We do that to everybody! Not just Woody. Like, does anyone really want to know how much Marilyn Monroe liked to read books? [laughs] But that’s what I mean. I try to create projects that are just as fun and interesting for the general public as for the fanbase. But, also, it has to have a level of truth to it. So, what I try to do is mix those two together. So that you might not even notice that you’re getting information. It’s just so much fun to eat. My joke is: I always try to put out a project that would surprise my brother and Pete Seeger. [laughs] Material that even they don’t know.
One of the more amazing things about this boxed set is that it contains the material Woody write while working on behalf of the Bonneville Dam. That, in the space of 30 days, he wrote all 26 of these songs.
Well, if you know a lot about Woody’s writing skills, he actually could write four or five songs a day. And he often did, when he was home. He would sit down and … he said his work load was three to five songs a day. He was a very easy writer. However you want to put it, it was very easy for him to write songs. He didn’t struggle with it. And, even when you look at his original lyrics, there’s very, very, very few cross-outs.

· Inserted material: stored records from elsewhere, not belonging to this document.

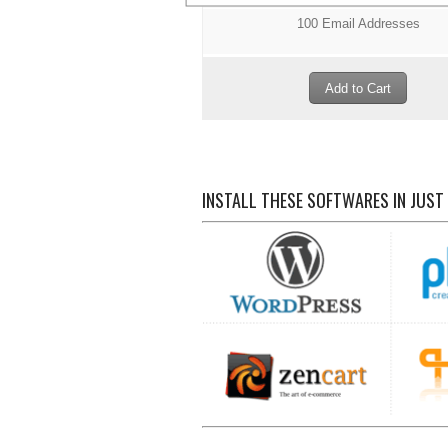
100 Email Addresses
INSTALL THESE SOFTWARES IN JUST 1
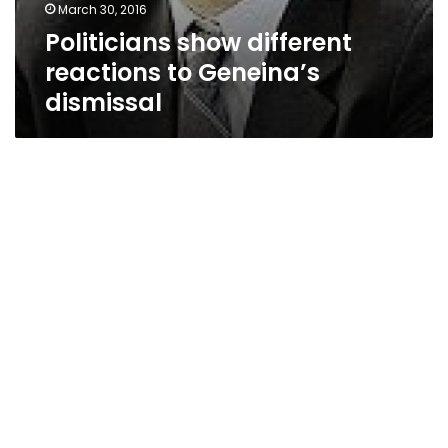
March 30, 2016
Politicians show different
reactions to Geneina’s
dismissal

He writes about this in his diaries and notebooks: he would work out all the words for his songs in his head. Before he’d put them down on paper. That was his process of writing. First he’d come up with a title, and the title would tell him what the words were. And once he’s worked it all out, with the chorus and everything, in his head, which sometimes could take him a day, or it might take him six months, then he’d put the words down. But, often he could just do three to five songs in a day. So, the reason he only wrote one a day when he was doing the Bonneville stuff was that he was in the car all day, kind of “sightseeing”. He was just taking it all in. And when he’d come home at the end of the day, he’d come home to the little house they put him up in, and he’d sit down at the typewriter and write all night.
On the DVD that accompanies this set, your brother Arlo [Guthrie, folksinger] says, about all of that feverish writing: “You gotta have discipline or you gotta be crazy, and Woody was both.”
Yeah. Well, he was an obsessive writer. When you look through the archives you see it. Sometimes it’s artwork, lyrics, letters, essays, articles, or short stories and they’re all dated the same day! And you’re just like: “Oh my god, there’s like 10 songs that he wrote on November 26th!”
What drives a man to write like that?
Well, who knows? I’ll give you the simple answer that I remember my Mother said. “He loved the feeling of the pencil and paper. He loved the act of writing.” That’s the simple answer, and it’s kind of cute. The deeper answer is that he was born to write. He was a born writer. When you look at the lyrics, when you look at the stories, they just poured out. When you look at the original lyric of “This Land is Your Land” there’s one word crossed out. In the whole lyric. It used be “from California to Staten Island” and he changed it to “New York Island” because he thought it sounded better. That’s the only change in six verses. He just wrote it! He was born to write. He just couldn’t turn off the spout.